Je pense que le projet de réorganisation du système scolaire doit obéir à ces trois principes. Il y a un principe d’ancrage culture, un principe d’éducation culturelle et un principe d’ouverture linguistique. On parle de «ndeup» national, mais évidemment on est dans le «ndeup» national depuis 2021. Et ce «ndeup» national-là, je pense qu’il faut que les gens en sortent plus sereins mais pas plus fous.
Est-ce que c'est dû à la modernité avec l’avènement des réseaux sociaux qui entraineraient tous ces écarts ?

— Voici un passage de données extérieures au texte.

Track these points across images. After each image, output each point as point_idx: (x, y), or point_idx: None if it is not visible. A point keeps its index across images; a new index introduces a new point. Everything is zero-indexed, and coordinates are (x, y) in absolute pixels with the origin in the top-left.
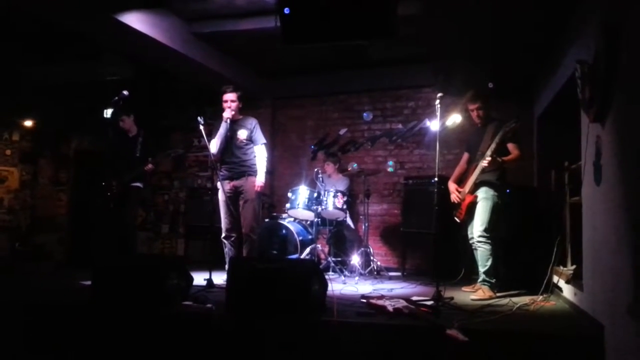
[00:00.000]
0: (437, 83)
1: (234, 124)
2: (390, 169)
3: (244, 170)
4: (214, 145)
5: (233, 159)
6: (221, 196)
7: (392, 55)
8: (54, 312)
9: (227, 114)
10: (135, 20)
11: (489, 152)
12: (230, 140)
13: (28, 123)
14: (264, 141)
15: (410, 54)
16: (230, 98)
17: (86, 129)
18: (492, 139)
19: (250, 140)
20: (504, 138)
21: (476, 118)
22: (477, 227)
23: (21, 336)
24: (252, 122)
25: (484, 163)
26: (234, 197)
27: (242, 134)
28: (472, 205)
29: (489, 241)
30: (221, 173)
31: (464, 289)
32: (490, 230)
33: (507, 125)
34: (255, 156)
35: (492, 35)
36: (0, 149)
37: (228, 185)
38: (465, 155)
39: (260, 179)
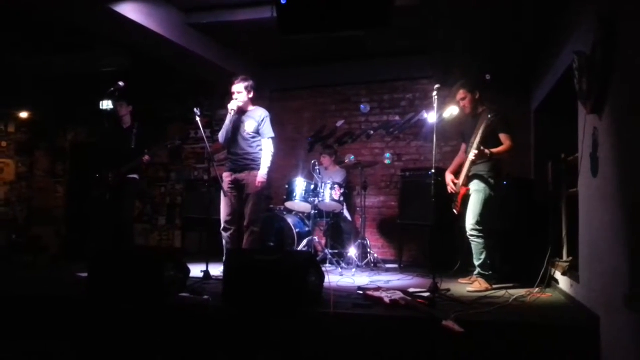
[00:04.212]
0: (435, 75)
1: (243, 115)
2: (387, 161)
3: (247, 163)
4: (221, 136)
5: (238, 150)
6: (224, 187)
7: (390, 47)
8: (50, 304)
9: (232, 105)
10: (130, 10)
11: (474, 145)
12: (237, 131)
13: (24, 115)
14: (272, 135)
15: (407, 46)
16: (236, 89)
17: (82, 121)
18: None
19: (258, 132)
20: (491, 130)
21: (464, 108)
22: (469, 221)
23: (17, 328)
24: (262, 115)
25: (472, 156)
26: (237, 189)
27: (249, 126)
28: (467, 198)
29: (482, 234)
30: (226, 164)
31: (460, 280)
32: (483, 223)
33: (489, 119)
34: (261, 150)
35: (490, 26)
36: None
37: (231, 177)
38: (464, 146)
39: (261, 174)
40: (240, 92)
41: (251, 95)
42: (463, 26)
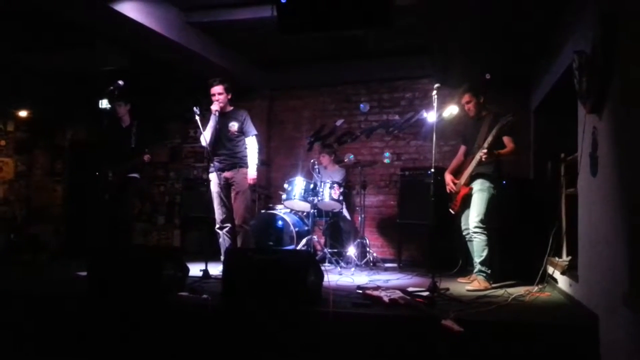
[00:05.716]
0: (435, 74)
1: (225, 116)
2: (386, 160)
3: (235, 161)
4: (206, 138)
5: (224, 150)
6: (213, 187)
7: (390, 46)
8: (49, 302)
9: (215, 106)
10: (130, 9)
11: (485, 145)
12: (220, 132)
13: (23, 113)
14: (255, 132)
15: (407, 45)
16: (217, 91)
17: (82, 120)
18: (489, 131)
19: (242, 132)
20: (500, 132)
21: (468, 111)
22: (473, 218)
23: (16, 327)
24: (243, 114)
25: (482, 156)
26: (226, 188)
27: (233, 126)
28: (467, 197)
29: (485, 232)
30: (213, 164)
31: (459, 280)
32: (487, 221)
33: (505, 119)
34: (246, 147)
35: (490, 26)
36: None
37: (220, 177)
38: (462, 148)
39: (251, 172)
40: (221, 93)
41: (229, 96)
42: (462, 25)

Mais on a récupéré des éléments que nous ne maitrisons pas. Les éléments de réseaux sociaux qui étaient des éléments de construction de relations sont devenus des éléments de destruction des relations. Nous avons beaucoup de gens qui n’ont pas un niveau scolaire en arabe ou en français ou en anglais consistant. Et généralement, ces gens peuvent être manipulés par ces réseaux-là. Le dernier élément, c’est la responsabilité de nos familles. Dans nos familles, quand quelqu’un n’a rien, il n’est rien. Les médias aussi sont responsables de la vulgarisation des obscénités. Quand je regarde les débats politiques sur les plateaux, je me demande d’où viennent ces gens-là. On est juste dans du crêpage de chignons, dans l’insulte, l’invective, le parjure, etc. Et ces jeunes n’ont que ces références-là. Tant que dans nos médias on n’aura aucune tranche pour les jeunes, pour les enfants, on continuera à subir le contenu des autres.
Le mari ou l’homme est-il réduit à un «bailleur», alors que les femmes aussi travaillent ?
Mais, si le mari est réduit à un bailleur, il devient un frappeur. Dans nos sociétés, la femme a toujours travaillé
Qu'est-ce que cette société en déliquescence prépare l'individu ?
On le prépare à l’acquisition de l’argent, au succès, les belles voitures, la nomination, l’accès au pouvoir. Mais on ne le prépare pas à la sérénité des consciences.